◆ PROVIDED TEXT ◆
· · · · · · ·

# The Baby is here!!!!



## DawnSue (May 7, 2004)

Our "Taffy" had her foal yesterday afternoon. Both are doing great!!! Everyone has told me that it wouldn't get to see him be born. Well, yesterday was my husbands birthday. There must have been 30 people here. We were sitting at our fire ring which is about 30 feet away form the corner of the pasture. Taffy comes over to the fence and brays at us. I went over to give her some love and she turned and the feet and head were out!!!! I couldn't believe it!!! I had everyone stand back a little and went into the pasture with her. I tried to stand away from her but everytime I moved she would follow me. So I just sat down. She came over by me, layed down and in about 3 pushes out came our little boy. It was amazing!!! Everyone that was there saw the whole thing, she didn't have a care in the world. The baby who is still unnamed is very hansom. He is brown with a black dorsel strip. He is about 23 inches tall and all legs.(and ears) I will post pictures soon. ....Have a great day and stay safe....Dawn


----------



## MeadowRidge Farm (May 7, 2004)

Hi, CONGRADULATIONS--




on that new baby boy of yours! Cant wait to see his pic. Corinne


----------



## Bluerocket (May 7, 2004)

Well isn't that a special story... that is really really cool!

Congratulations on your new little boy!

JJay


----------



## minimule (May 7, 2004)

Congratulations! That is the third baby donkey in the past 3 days! Too cool! I've seen 2 of them and they are adorable. Starwish had one on Tuesday morning and our other friend just had one yesterday or today.


----------



## NorthStar (May 15, 2004)

That is the sweetest story I have ever heard! Your donkey obviously love you tons! And what a grand entrance for the baby. If he were mine, I would name him ' Ta Daa!'


----------



## shminifancier (May 15, 2004)

Wow that was great~! Nice to have everybody there to witness the miracle of birth...Can't wait to see some pics..


----------



## Mini Lover (May 20, 2004)

CONGRATULATIONS on your new little boy.

I can't wait to see pics.


----------

· · · · · · ·

◆ DATASET EXTRACT ◆
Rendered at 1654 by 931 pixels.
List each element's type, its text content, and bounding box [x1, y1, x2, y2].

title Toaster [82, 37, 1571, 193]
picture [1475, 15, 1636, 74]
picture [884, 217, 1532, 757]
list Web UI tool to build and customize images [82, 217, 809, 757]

· · · · · · ·

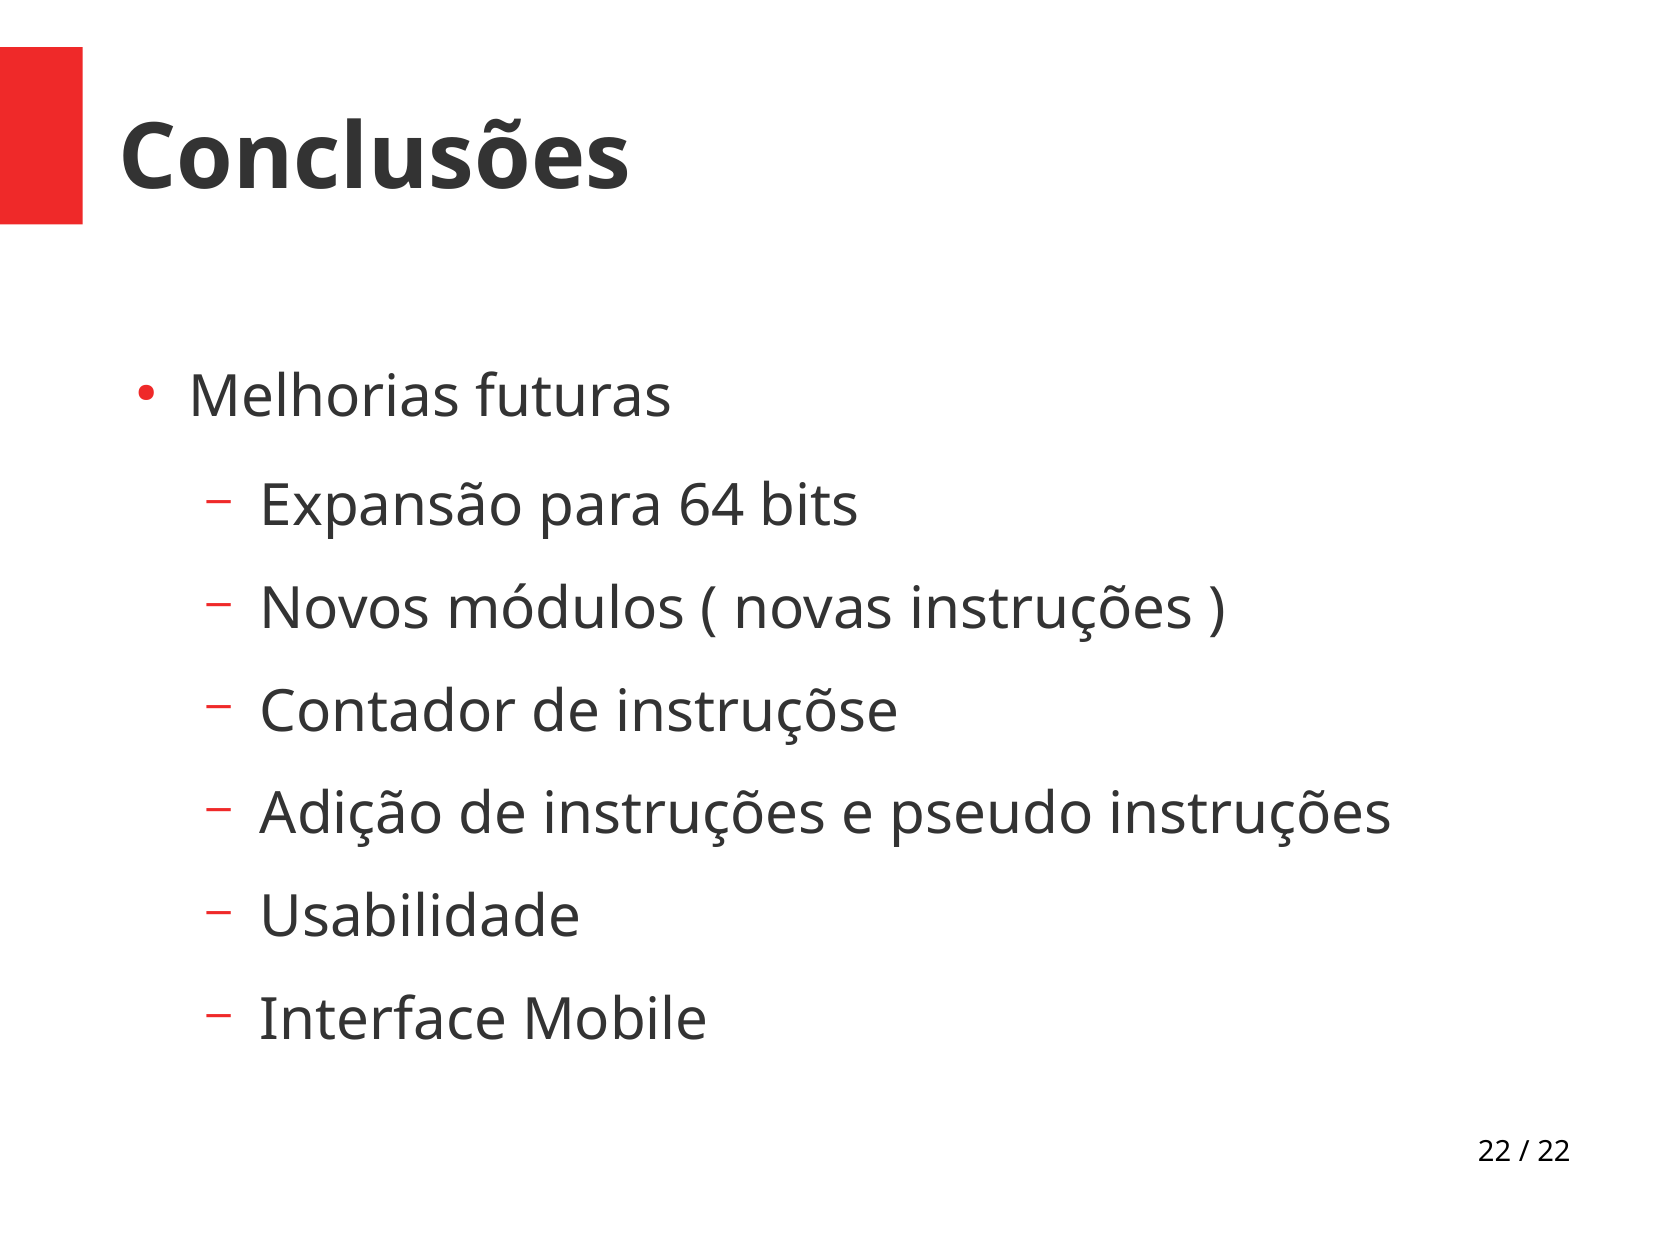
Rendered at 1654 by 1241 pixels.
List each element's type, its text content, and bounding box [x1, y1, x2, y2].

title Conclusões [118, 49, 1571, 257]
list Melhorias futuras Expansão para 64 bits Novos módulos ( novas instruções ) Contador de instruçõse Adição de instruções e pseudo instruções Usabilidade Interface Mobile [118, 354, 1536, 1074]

· · · · · · ·

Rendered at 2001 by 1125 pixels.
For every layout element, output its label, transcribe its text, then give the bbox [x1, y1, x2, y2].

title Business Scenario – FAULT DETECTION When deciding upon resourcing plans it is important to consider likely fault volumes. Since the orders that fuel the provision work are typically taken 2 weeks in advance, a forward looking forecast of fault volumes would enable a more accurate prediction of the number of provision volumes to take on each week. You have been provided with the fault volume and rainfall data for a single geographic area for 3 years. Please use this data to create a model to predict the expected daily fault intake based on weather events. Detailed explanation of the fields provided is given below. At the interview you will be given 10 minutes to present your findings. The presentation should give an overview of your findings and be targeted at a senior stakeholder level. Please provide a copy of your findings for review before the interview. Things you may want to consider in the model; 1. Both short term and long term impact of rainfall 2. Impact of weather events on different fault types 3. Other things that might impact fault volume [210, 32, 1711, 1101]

· · · · · · ·

◆ REQUESTS ◆
A - In the forum thread about the foal's birth, how tall is the new foal said to be?
B - Format the listing lines as a Markdown table with the columns Row and Line. Start with the line containing "Rendered at 1654 by 931 pixels.", continue through the line containing "list Web UI", and leave out blank lines.

◆ WRITTEN ANSWERS ◆
A - About 23 inches tall.

B -
| Row | Line |
|---|---|
| 1 | Rendered at 1654 by 931 pixels. |
| 2 | List each element's type, its text content, and bounding box [x1, y1, x2, y2]. |
| 3 | title Toaster [82, 37, 1571, 193] |
| 4 | picture [1475, 15, 1636, 74] |
| 5 | picture [884, 217, 1532, 757] |
| 6 | list Web UI tool to build and customize images [82, 217, 809, 757] |